Electronic design files
┌──

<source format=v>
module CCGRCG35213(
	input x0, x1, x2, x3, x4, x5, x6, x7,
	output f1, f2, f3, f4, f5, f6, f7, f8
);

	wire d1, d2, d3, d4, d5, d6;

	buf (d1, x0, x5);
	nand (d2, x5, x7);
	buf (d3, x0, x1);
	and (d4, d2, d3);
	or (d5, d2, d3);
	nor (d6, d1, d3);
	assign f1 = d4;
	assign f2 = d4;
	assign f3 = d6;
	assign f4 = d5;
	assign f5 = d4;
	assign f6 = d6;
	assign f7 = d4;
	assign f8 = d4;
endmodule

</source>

└──
┌──

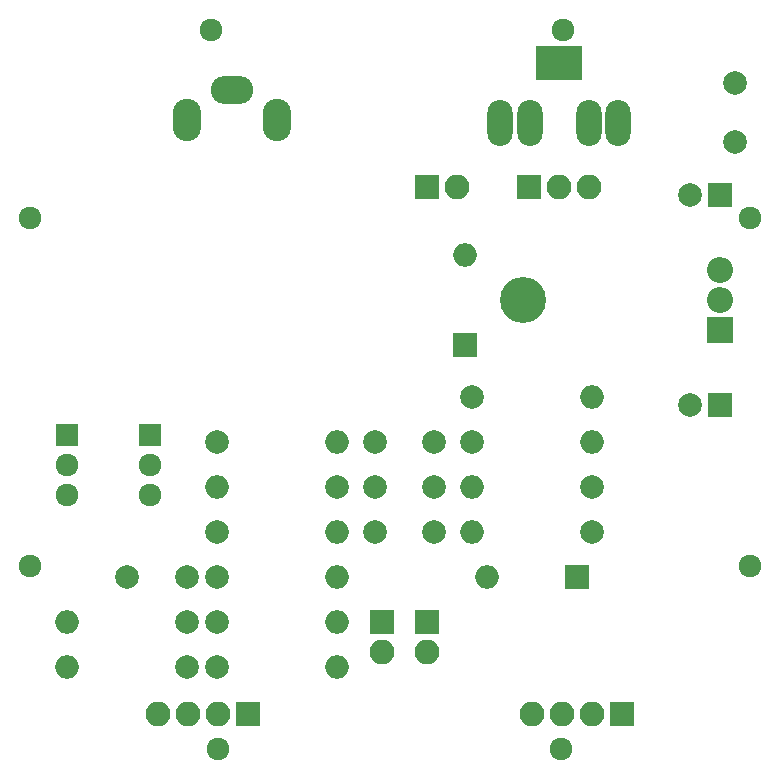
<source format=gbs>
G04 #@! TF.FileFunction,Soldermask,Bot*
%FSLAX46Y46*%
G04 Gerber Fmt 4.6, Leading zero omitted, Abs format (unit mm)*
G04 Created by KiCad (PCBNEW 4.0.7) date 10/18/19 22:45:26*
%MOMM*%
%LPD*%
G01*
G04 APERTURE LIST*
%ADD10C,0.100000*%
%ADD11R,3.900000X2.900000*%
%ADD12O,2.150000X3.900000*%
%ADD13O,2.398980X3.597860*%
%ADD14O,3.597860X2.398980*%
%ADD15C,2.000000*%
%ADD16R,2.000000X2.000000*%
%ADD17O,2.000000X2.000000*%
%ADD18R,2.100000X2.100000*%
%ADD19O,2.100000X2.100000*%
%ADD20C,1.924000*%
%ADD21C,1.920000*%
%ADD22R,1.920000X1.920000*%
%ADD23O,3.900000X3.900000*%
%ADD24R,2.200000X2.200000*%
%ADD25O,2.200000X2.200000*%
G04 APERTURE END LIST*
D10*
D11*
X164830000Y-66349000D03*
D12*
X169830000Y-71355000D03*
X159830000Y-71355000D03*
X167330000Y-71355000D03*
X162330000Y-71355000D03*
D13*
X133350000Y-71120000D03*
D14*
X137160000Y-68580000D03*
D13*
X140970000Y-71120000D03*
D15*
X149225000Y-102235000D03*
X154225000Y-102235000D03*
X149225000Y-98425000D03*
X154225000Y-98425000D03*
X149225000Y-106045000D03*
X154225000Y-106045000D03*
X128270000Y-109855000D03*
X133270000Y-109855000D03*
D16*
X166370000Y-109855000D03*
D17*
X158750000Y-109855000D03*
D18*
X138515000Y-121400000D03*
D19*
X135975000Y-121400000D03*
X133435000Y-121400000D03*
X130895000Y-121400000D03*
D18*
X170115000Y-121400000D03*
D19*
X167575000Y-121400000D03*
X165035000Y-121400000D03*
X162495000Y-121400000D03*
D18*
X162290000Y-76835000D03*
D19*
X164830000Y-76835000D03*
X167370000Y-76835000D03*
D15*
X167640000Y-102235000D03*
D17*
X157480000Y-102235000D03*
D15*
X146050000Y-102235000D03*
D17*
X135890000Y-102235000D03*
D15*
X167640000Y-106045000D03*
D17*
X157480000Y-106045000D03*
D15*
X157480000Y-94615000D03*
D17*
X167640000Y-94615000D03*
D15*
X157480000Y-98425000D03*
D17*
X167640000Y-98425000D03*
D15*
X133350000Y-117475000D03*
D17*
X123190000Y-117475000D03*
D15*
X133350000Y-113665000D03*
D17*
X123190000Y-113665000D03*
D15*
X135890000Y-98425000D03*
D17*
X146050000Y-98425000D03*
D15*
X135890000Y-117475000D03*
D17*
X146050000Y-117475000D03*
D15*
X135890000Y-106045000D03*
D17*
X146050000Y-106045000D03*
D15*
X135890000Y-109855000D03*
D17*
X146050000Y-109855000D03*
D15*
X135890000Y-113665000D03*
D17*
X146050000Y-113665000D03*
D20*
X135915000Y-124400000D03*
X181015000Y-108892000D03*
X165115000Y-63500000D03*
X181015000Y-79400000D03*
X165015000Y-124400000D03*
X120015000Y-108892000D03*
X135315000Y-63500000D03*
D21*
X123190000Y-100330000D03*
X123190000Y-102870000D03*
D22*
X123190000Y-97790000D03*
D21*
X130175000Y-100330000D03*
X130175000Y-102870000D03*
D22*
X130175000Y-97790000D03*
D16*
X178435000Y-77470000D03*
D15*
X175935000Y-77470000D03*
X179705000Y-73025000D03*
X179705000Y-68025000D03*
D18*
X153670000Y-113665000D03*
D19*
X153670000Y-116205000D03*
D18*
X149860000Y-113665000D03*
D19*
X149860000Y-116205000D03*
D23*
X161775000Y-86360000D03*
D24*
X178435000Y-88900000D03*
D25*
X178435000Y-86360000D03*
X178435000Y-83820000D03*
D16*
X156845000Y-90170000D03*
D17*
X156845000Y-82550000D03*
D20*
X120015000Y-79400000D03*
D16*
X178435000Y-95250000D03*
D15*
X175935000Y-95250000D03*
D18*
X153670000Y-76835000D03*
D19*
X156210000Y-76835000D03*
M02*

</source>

└──

* TASK TO CARRY OUT *
All lines in the records above with "APERTURE" need to be found and copied.

* ANSWER *
G04 APERTURE LIST*
G04 APERTURE END LIST*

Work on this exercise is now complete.